GIVEN INSTRUCTION ->
Gather every line in the rows below that contains the word "What", and copy each one out in full.

[Rows from a question set]
+++

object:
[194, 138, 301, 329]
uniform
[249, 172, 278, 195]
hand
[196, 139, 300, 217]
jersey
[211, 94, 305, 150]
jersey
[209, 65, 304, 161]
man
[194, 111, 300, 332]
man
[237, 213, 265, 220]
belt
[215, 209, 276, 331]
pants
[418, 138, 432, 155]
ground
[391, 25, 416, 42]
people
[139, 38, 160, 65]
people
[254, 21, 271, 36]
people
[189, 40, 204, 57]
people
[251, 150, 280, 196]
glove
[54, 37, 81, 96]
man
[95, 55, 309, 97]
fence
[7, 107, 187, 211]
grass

+++

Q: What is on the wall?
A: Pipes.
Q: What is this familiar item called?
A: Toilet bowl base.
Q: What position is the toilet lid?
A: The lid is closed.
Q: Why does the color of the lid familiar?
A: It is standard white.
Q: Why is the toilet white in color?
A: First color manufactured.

+++

REPLY ->
Q: What is on the wall?
Q: What is this familiar item called?
Q: What position is the toilet lid?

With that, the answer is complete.